Gravelstone vs Hardwick White
Where Gravelstone belongs to Behr's range, Hardwick White is a Farrow & Ball color. Gravelstone reads as beige-greige, while Hardwick White reads as greige-grey — two distinct hue families, not close cousins. Gravelstone (LRV 58) reflects noticeably more light than Hardwick White (LRV 44), a difference of 15 points that becomes especially apparent in rooms with limited natural light. Gravelstone runs red while Hardwick White is decidedly warm, which means they'll respond very differently to warm vs cool light sources. The ΔE 9.5 gap is real but not dramatic — close enough to use together, distinct enough to matter as a choice. Below you'll find 3 real-room photo comparisons where both colors appear side by side, plus 5 simulated room previews.

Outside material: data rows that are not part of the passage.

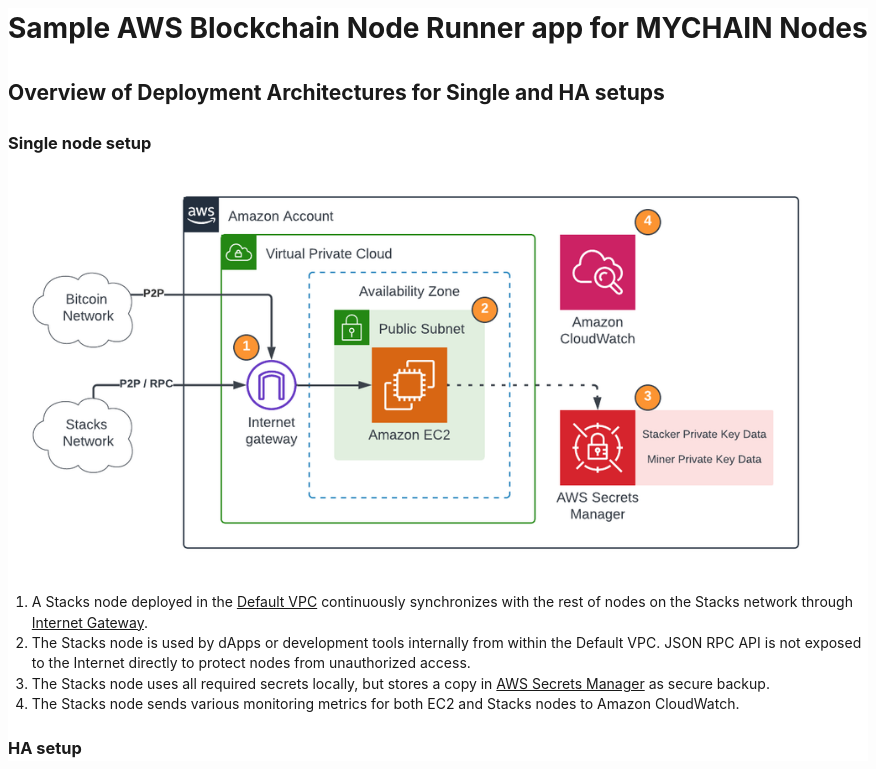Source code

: # Sample AWS Blockchain Node Runner app for MYCHAIN Nodes



## Overview of Deployment Architectures for Single and HA setups

### Single node setup

![Single Node Deployment](./doc/assets/Stacks%20Single%20Node%20AWS%20Diagram.png)

1.	A Stacks node deployed in the [Default VPC](https://docs.aws.amazon.com/vpc/latest/userguide/default-vpc.html) continuously synchronizes with the rest of nodes on the Stacks network through [Internet Gateway](https://docs.aws.amazon.com/vpc/latest/userguide/VPC_Internet_Gateway.html).
2.	The Stacks node is used by dApps or development tools internally from within the Default VPC. JSON RPC API is not exposed to the Internet directly to protect nodes from unauthorized access.
3.	The Stacks node uses all required secrets locally, but stores a copy in [AWS Secrets Manager](https://docs.aws.amazon.com/secretsmanager/latest/userguide/intro.html) as secure backup.
4.	The Stacks node sends various monitoring metrics for both EC2 and Stacks nodes to Amazon CloudWatch.

### HA setup

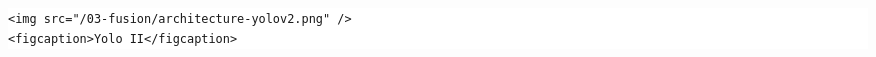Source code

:     <img src="/03-fusion/architecture-yolov2.png" />
    <figcaption>Yolo II</figcaption>
</figure>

Gravelstone vs Hardwick White in Real Spaces
3 real rooms side by side. Gravelstone and Hardwick White are close enough that the difference can be hard to judge from a chip alone — these photos show how each reads at scale, across different spaces and lighting conditions.
Living Room
In a living room, color works across both daylight and evening light — the same wall can read very differently at noon and at 8pm. The LRV gap is large enough that Gravelstone will make the room feel meaningfully brighter than Hardwick White would.
Dining Room
A dining room lit by a dimmed pendant or candles is one of the most forgiving environments for paint — warm light softens almost everything. Gravelstone returns significantly more light to the room — in a smaller or darker space, that difference in perceived brightness is hard to miss.
Bathroom
Bathrooms are one of the few spaces where you're genuinely enclosed by the paint color, which makes the choice between these two more consequential. Gravelstone reflects noticeably more light off the walls, making the space read more open than Hardwick White.
Color Details
Gravelstone vs Hardwick White Simulated Comparison
5 simulated room previews — drag the slider on each to see Gravelstone on one side and Hardwick White on the other.
Digital color is approximate. These simulations are generated from the manufacturer's hex values and overlaid on grayscale room photos — your screen's calibration, brightness, and viewing angle all affect how they render. Before committing to either color, test physical samples in your own space under the light you actually live with.
More Gravelstone comparisons
See how Gravelstone stacks up against other well-photographed colors across different brands and tones.